Your goal: Among the entries below, how many lines include "that"? Give the number alone.

Records:
▬▬▬

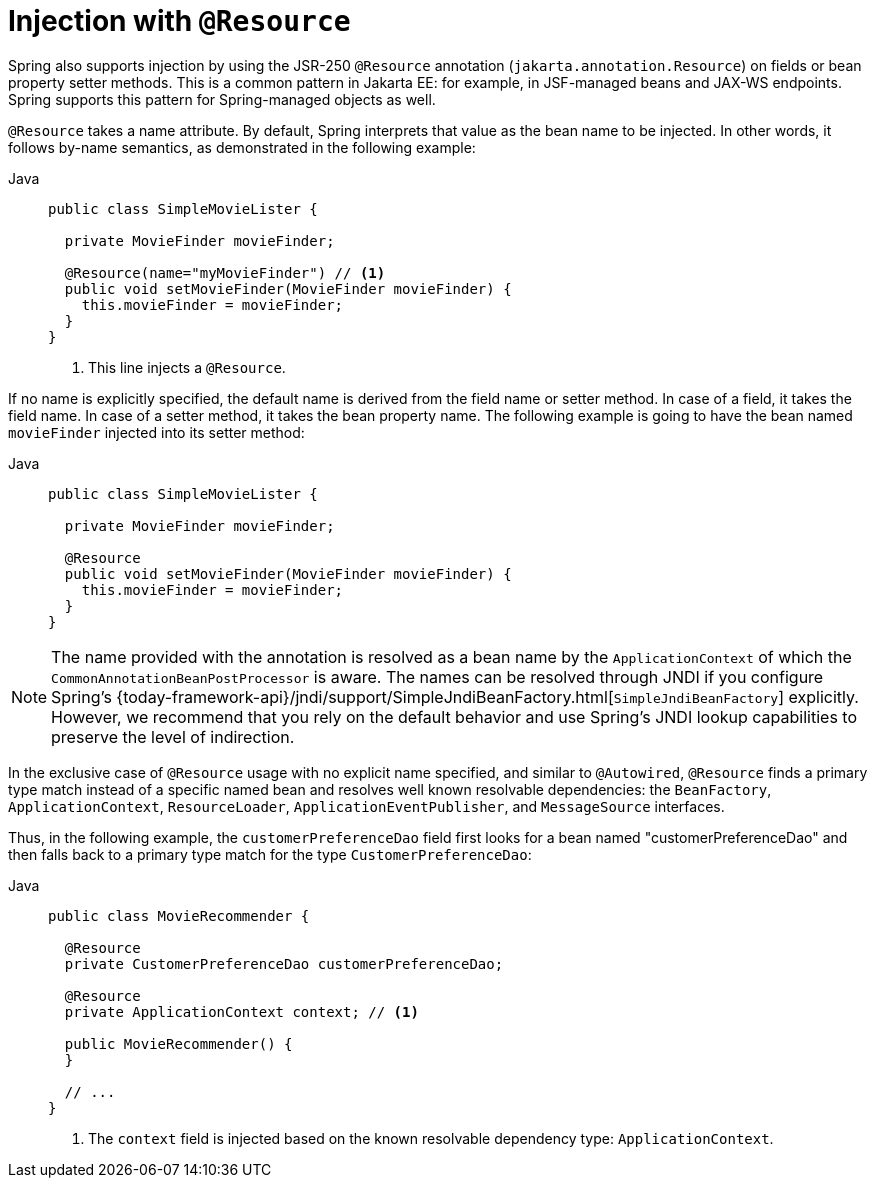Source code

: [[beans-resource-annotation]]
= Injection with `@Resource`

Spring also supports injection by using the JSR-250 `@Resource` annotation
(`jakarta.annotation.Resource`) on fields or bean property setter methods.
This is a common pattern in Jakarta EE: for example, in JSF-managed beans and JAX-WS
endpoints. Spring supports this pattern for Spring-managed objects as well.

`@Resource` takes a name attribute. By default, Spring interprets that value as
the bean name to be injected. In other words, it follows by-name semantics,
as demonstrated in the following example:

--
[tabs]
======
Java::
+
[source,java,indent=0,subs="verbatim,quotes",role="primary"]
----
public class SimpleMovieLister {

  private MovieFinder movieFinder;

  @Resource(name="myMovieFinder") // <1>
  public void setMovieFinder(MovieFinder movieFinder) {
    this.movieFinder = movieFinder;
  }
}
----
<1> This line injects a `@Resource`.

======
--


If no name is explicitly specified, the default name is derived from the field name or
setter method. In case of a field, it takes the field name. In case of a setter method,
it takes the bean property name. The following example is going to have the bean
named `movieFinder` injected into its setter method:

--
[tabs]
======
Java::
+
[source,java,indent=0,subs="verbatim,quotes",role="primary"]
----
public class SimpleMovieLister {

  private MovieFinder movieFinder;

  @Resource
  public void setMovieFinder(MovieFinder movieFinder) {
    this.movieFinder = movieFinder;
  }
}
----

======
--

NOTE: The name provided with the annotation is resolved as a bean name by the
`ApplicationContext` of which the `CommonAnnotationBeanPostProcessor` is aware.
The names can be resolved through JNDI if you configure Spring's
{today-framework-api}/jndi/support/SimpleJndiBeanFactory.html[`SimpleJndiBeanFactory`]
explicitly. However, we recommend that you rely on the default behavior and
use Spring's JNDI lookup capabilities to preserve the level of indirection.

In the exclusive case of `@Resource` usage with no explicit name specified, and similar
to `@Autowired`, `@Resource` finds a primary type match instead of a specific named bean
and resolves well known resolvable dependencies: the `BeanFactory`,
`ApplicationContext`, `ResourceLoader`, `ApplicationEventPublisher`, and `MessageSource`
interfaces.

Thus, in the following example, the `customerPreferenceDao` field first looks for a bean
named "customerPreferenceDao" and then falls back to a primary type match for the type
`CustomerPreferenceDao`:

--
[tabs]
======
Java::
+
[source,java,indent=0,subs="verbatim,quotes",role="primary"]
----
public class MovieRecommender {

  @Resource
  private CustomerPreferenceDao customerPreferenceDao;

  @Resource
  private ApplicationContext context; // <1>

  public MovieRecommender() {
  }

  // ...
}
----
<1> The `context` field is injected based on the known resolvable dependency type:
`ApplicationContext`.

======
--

▬▬▬

Answer to the problem: 2